A escola é uma instituição em que apenas se pergunta às pessoas: “O que sabes?” e muito poucas vezes: “O que sentes?”
(Miguel Santos Guerra, No Coração da Escola)
“O problema dos professores e o problema dos alunos é o mesmo problema, o que convida a uma relação de aliança, e não de confronto”
(Rui Canário, O que É a Escola)
Pode ser o esboço de um ensaio de compreensão sobre o estado de sítio docente. Pode ser o início de uma metamorfose nos modos de pensar e de agir na profissão. Pode ser o início de uma política de emancipação e libertação? De autorização e de construção de uma imagem social revalorizada?
O que sentes, tu, professor, quando ninguém se importa com as tuas dúvidas, com as tuas dores físicas ou sentimentais, quando tens de dizer bom dia, vamos então lá à lição número 55, o sumário é os sistemas lineares em ambientes caóticos, e quase ninguém escreve, quase ninguém liga, falam para o lado e para trás e a tua alma sangra e no teu peito bate um coração aflito, quase desesperado e exangue, quando tens de sorrir mesmo quando te apetece chorar, quando tens de encarcerar todos os teus sentimentos e apenas se te permite que sejas a máquina pensante, a máquina que ensina, a máquina.
Quando há mais de 15 anos andas a correr de escola em escola, qual pastor errante, e te humilhas face à máquina e à ordem social, tu que tens de aguentar com todo o mal do mundo, porque és o agente de Estado, o 007, o salvador da guerra civil de todos contra todos, o super-homem e supermulher que tem a obrigação moral de salvar a humanidade.
Quando estás encerrado numa carreira que não passa de um simulacro. E onde a maioria dos docentes está prisioneira no 4.º escalão. Quando observas que quase metade dos professores está refém nos quatro primeiros escalões e só uma minoria pode aspirar a chegar ao último. Quando sentes que a avaliação do desempenho é um mecanismo gerador de uma competição injusta e iníqua.

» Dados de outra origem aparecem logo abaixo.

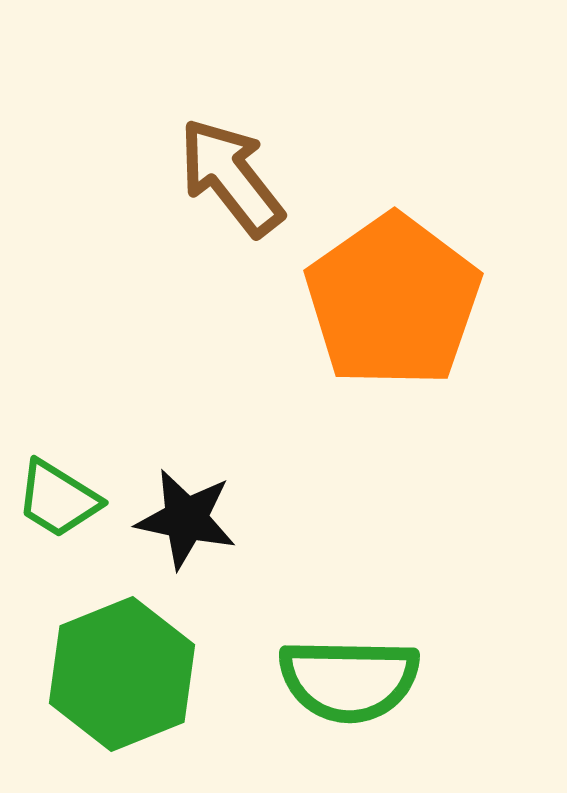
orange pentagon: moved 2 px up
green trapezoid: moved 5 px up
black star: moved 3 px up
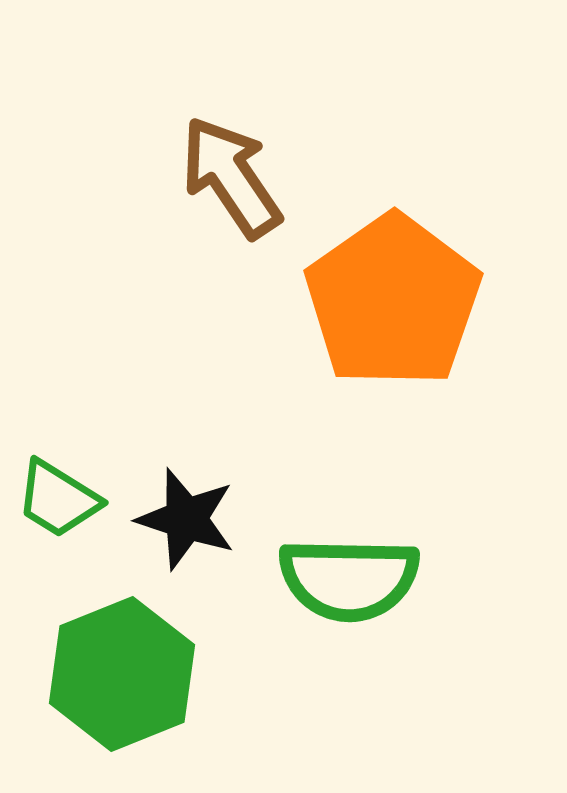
brown arrow: rotated 4 degrees clockwise
black star: rotated 6 degrees clockwise
green semicircle: moved 101 px up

O que sentes, tu, aluno, quando o professor faz o ditado da matéria e tu nada entendes, quando és humilhado de mil e uma formas, quando tens uma nota que não corresponde aos teus saberes, quando a tua princesa encantada voou dos teus olhos e foi morar para longe de ti, ou quando o amor lateja intensamente e tem de ficar preso numa impossibilidade, quando o professor tem de dar o programa todo e tu te ficas apenas pela metade. Em nome dos exames, do acesso ao ensino superior, da meritocracia, da justiça e da igualdade de oportunidades, da igualdade de frequência, da igualdade de sucesso. E da inclusão.
O que sentes quando a (im)pura lógica burocrática e racional, formal e vazia se mostra distante face a um apelo lancinante de uma doença, às vezes terminal, sempre dolorosa, sempre crítica. O que sentes quando vês os mais de 100.000 jovens que tiveram de emigrar para buscar o "pão que o diabo amassou", quando vês claramente visto que a escola hoje já não dá qualquer certeza. Quando já não é o elevador social que foi no templo glorioso da produção das elites. E quando vês que, ao fim de 17 ou 20 anos de estudo contínuo, só consegues aceder a um lugar laboral numa qualquer caixa de supermercado, a ganhar 1000 euros brutos.
Triste é este mundo dos sistemas, triste é este sistema máquina, triste é esta vida desumana, triste é esta separação, esta alienação. Esta desesperança. Sem luz no fundo do túnel. E isto mereceria mil manifestos, mil denúncias, mil protestos. Ou um "ensaio sobre a cegueira", ou um "ensaio sobre a lucidez". Mas nem isso temos já. Resta-nos pensar, agitar, acordar. Agir e interagir para construirmos outros pequenos mundos. Habitáveis. Humanos.
E é a esta luz que temos de ver o movimento e a agitação de milhares de professores. Cansados dos bloqueios na progressão da carreira. Indignados face à indiferença de uma política que se alimenta de uma retórica que já não é sustentável. Que ignora que não é possível viver assim: numa paragem que parece eterna e que adia os sonhos de uma vida. Numa profissão desgastante, muitas vezes impossível e socialmente desvalorizada. Apesar de ser a matriz e origem de todas as outras. Apesar de possuir um valor incalculável que só os professores (e os alunos) sabem.
Precisamos de construir uma “arca de aliança” entre professores e alunos. Entre professores, alunos e pais. Uma aliança inscrita no território onde os professores podem ter uma voz poderosa e reconhecida. Porque é aí que o reconhecimento e a autoridade podem ser retomados. E onde uma nova “política” pode emergir.